Monday, December 03, 2007

I have a plan to save you!

By Dr. Charles P. Ipswich IV
University Professor


Hello, squires. Today I've been reclining in my maroon leather chair, nestled deep inside the English department of my local university at which I am employed. It's been a bit of a slow day here, and as such, I've been scanning the periodicals that are available to me online here on the Internet. There's lots of interesting reading, much of which I can print out to bring with me as I make my thrice-daily trips to the bog. Bloke's got to have his fiber, you know.

It seems that the big problem on this day is the rubbish that has come from your collegiate American football playoff system entitled the Bowl Championship Series. Academic institutions all over this nation seem to think that they deserve a chance to play for the title of the best American football squad in this land!

My, my isn't it a big mess! From reading the rags, it looks like you allow some mix of computers and human voting to determine who plays in the game. And there is only one game that determines the winner and all of the other clubs are left out in the cold. Codswallop!

How can this system possibly be used to determine the best sporting gents in this country? Just thinking about the randomness of a such an event makes me lose my knickers in a fit of vitriolic vitriol. Why, it's almost enough to make me hurl my half-full tea cup across the room towards my framed portrait of Winston Churchill.

A new system simply must be put in place. If this is not done immediately, I will declare your sport to be a farce. Don't you know that sample sizes are the only way to determine who the best team is? You cannot choose teams seemingly at random and then give them a one-game playoff and call them a champion. No, no.
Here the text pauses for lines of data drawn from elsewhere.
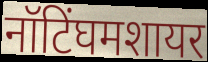
नॉटिंघमशायरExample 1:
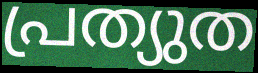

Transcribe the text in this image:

പ്രത്യുത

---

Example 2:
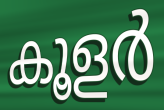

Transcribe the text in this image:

കൂളർ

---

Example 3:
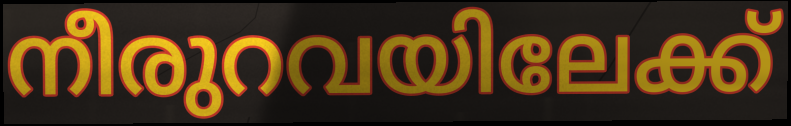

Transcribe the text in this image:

നീരുറവയിലേക്ക്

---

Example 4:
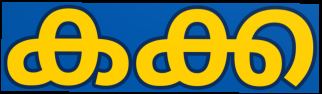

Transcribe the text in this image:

കക്ക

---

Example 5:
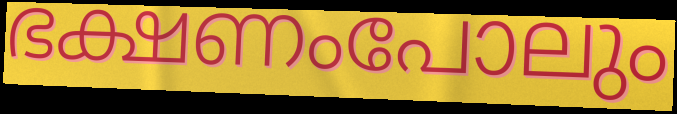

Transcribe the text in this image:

ഭക്ഷണംപോലും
That would be as foolish as visiting the Glyndebourne Opera House on a full stomach so as you could not enjoy a pre-concert picnic before seeing a full-voiced baritone nearly blast the historic doors off the building with his rendition of Les pĂȘcheurs de perles by George Bizet.
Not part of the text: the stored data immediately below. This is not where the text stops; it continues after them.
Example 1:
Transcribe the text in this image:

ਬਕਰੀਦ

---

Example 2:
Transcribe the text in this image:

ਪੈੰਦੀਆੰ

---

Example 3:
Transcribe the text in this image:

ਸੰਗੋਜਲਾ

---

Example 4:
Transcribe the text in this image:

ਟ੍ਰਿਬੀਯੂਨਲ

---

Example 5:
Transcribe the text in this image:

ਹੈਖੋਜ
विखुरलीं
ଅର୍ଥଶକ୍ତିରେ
What you must do with your Bowl Championship Series of American Football is make it so randomness is unable to affect the outcome. If you truly desire in your heart that the best team is the winner, this must be the structure of this year's playoffs, as I propose it:

- You must include the top 16 teams in the nation, as voted on by a selection of no fewer than 30,000 college head coaches across the country, so as to eliminate any margin of error.
- The top fourteen teams receive a first-round bye
- Teams 15 and 16 play a five-game playoff on consecutive nights
- The winner of this game takes on Team 14 in a three-game tilt.
- The winner of that game plays Team 13 in a three-game tilt. This gives us the top 12 teams in the nation, removing the proverbial fat from the bottom of the barrel.
- The top four teams receive another bye. You then pair the matchups off as 4 vs. 12, 5 vs. 11, 6 vs. 10 and so forth. Each of these matchups is played as a seven-game series, much like the World Series of Baseball.
- Two days of rest
- After this, you would be left with eight teams. You may then go with a traditional "Elite Eight" format that seeds the teams accordingly. These series will be standard best-of-nine formats. Games will be rotated by home venue and played on a every-other-night schedule.
- The winners of this will compose the first "Final Four" of college football, to be held at a neutral site, far away from the influence of possible home crowds and snare drums. Given the geographic calculations I have found here, the Final Four should be held at Azadi Stadium in Iran. It is a large venue that seats 90,000 people and will not allow a home-field advantage to affect the outcome of the game and also allow one to take advantage of the necessary corporate sponsorship that are sure to be interested in these games.
- The semifinal matches will have altered rules, due to the likely attrition of players during the long playoff system. Each game will feature two 30-minute halves and feature 7-on-7 flag football rules. The semifinal teams will play a best-of-nine series with three games played per day. The outcome of this will provide a championship match.
- The championship match will then be moved to another site large enough to accommodate the likely interest in the greatest sporting event in the world -- the Championship of the Pure Athletes Who are Unpaid and Play Purely for the Love of the Game. Appropriately, we must move the event to the largest outdoor venue in existence: Rungrado May Day Stadium, located in Pyongyang, North Korea. The stadium seats 150,000 people, which should be sufficient.
- Each team will be allowed one week to rest for the Final Championship Series. Then, they will travel to the stadium and battle in a best-of-15 series that will truly showcase the best collegiate football team in America. The games will return to original football rules, in full pad regalia.

As with every plan, there is a downside, and this is that the regular season would be substantially decreased by my proposed playoff system. In my estimation, the new Bowl Championship Series Extravaganza would last approximately 44 weeks. This would only allow for each college football team to play three games in the regular season, and it would also shorten the football offseason to a mere five weeks. However, I feel this is still a better system than the one currently have in place.

Someone get the NCAA on the phone. I've got a plan!